= Beginning of Section =
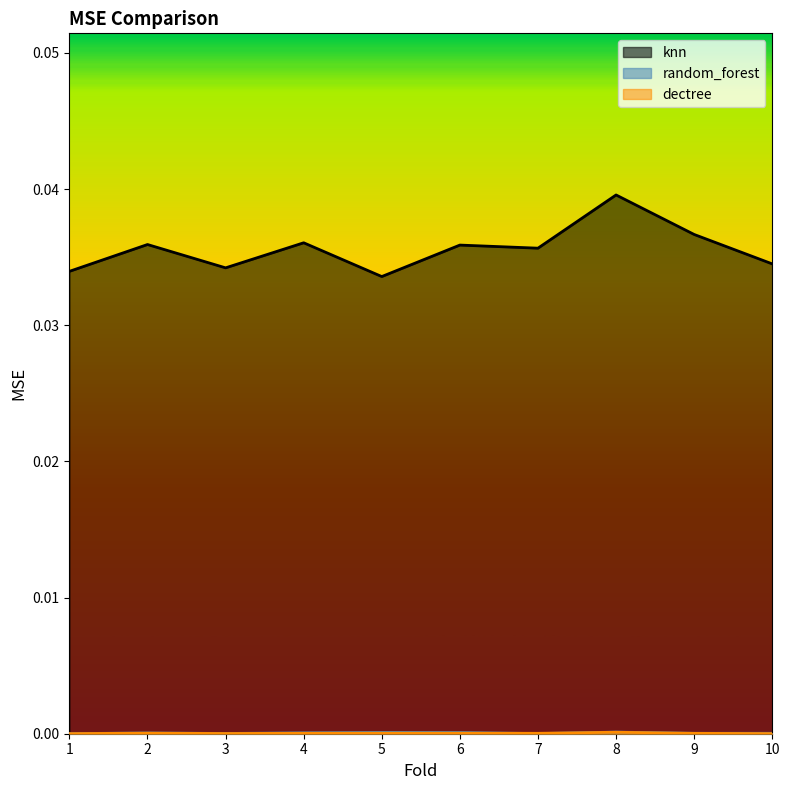

Which series has the widest spread of values?

knn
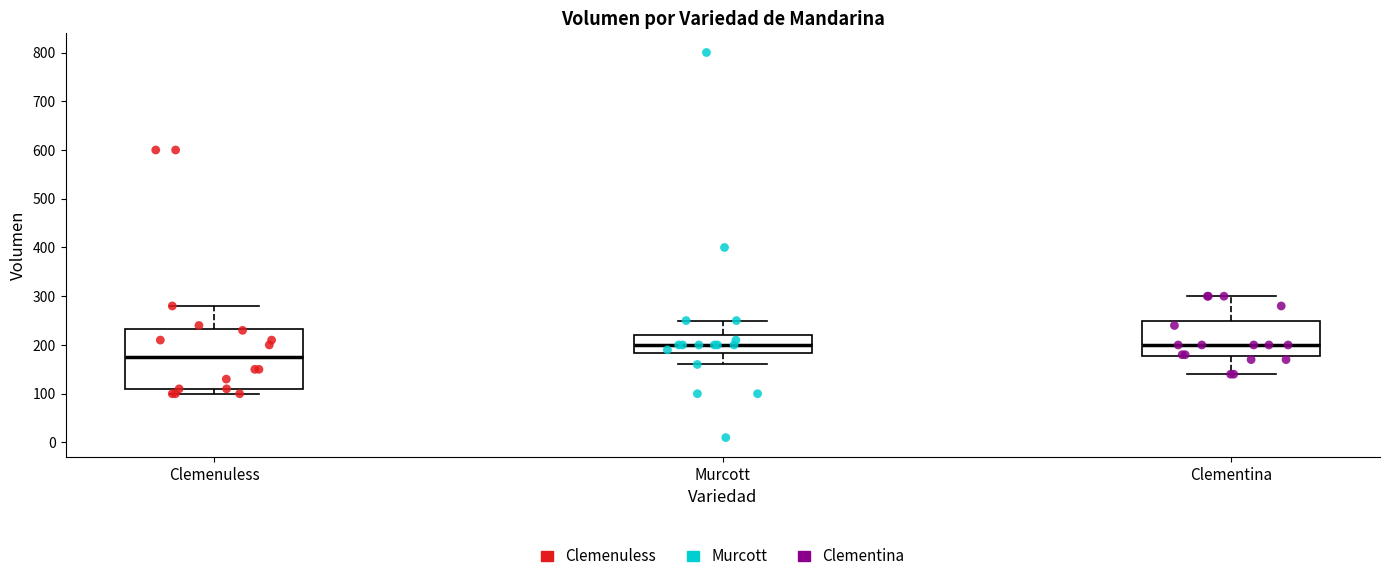

Reading left to right, read every box against the y-axis: the position of its median line, the range the box covers, and the ends of its whiskers. The values are not printed on the chart, so give them approximately, as read against the axis.

Clemenuless: median 180, box 110 to 230, whiskers 100 to 280
Murcott: median 200, box 180 to 220, whiskers 160 to 250
Clementina: median 200, box 180 to 250, whiskers 140 to 300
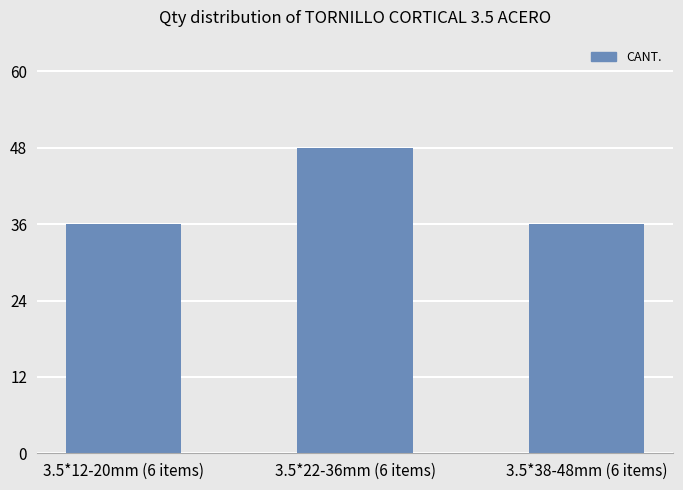

True or false: the data shows 65 at 3.5*22-36mm (6 items).

False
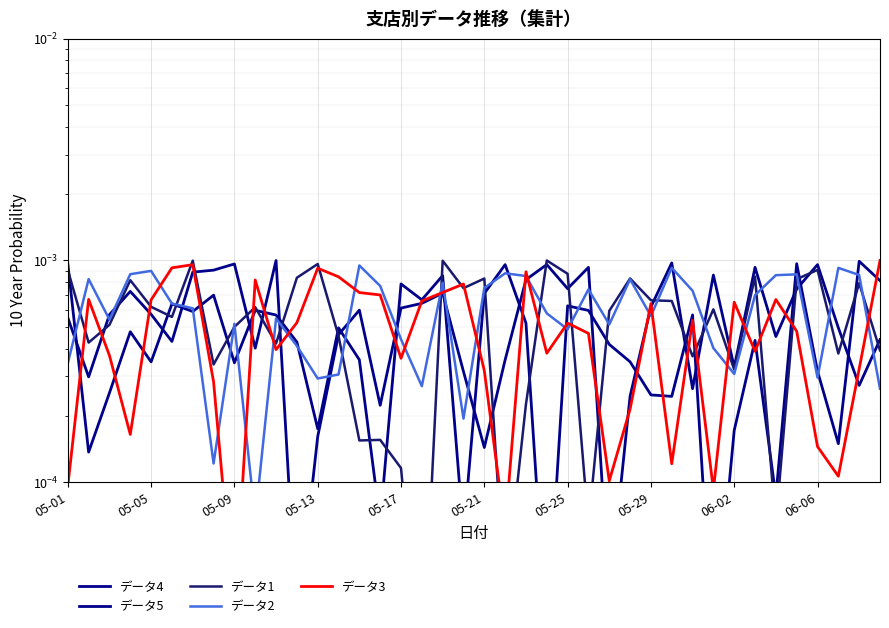

Is it true that データ5 equals 0.0 at 27?

False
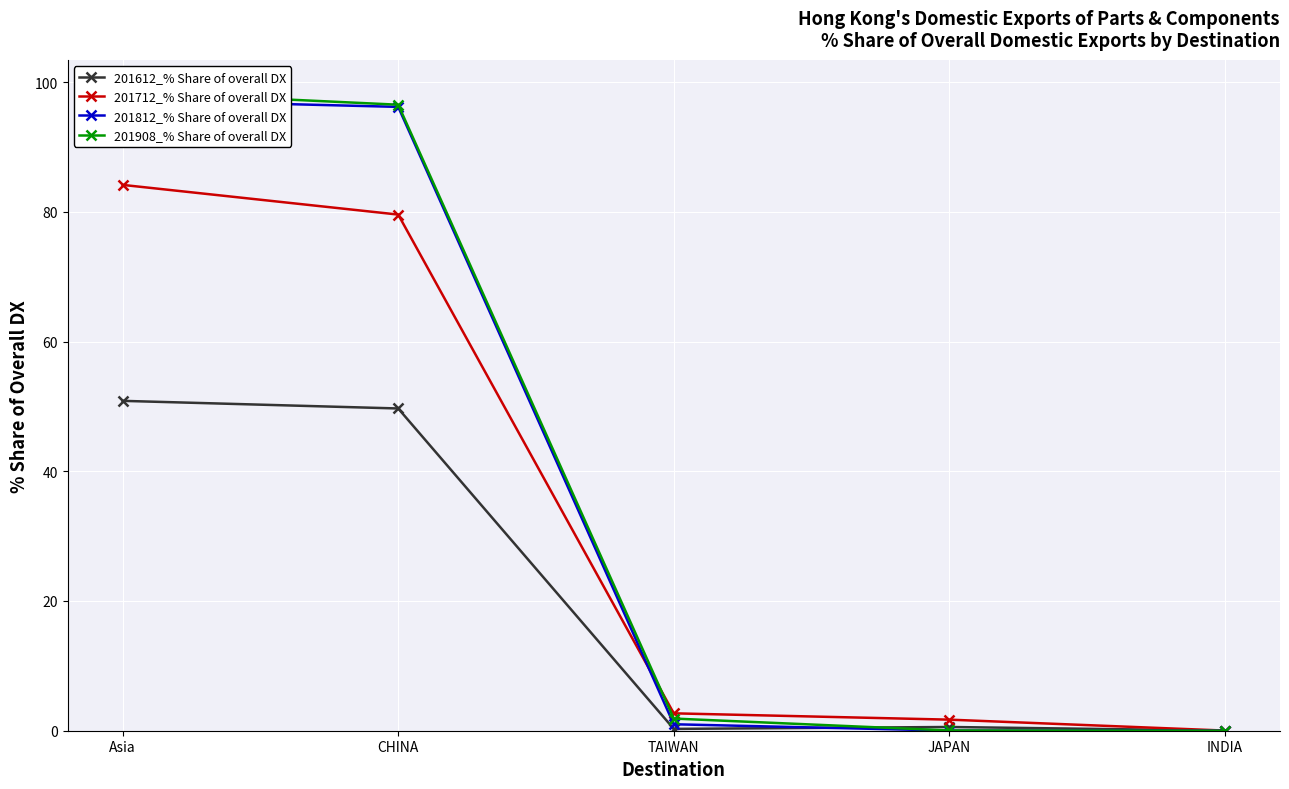

What is the label of the 2nd point from the right?

JAPAN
= End of Section =
Give the number of lines in the data above that contain the word "right", and reply with that number alone.

2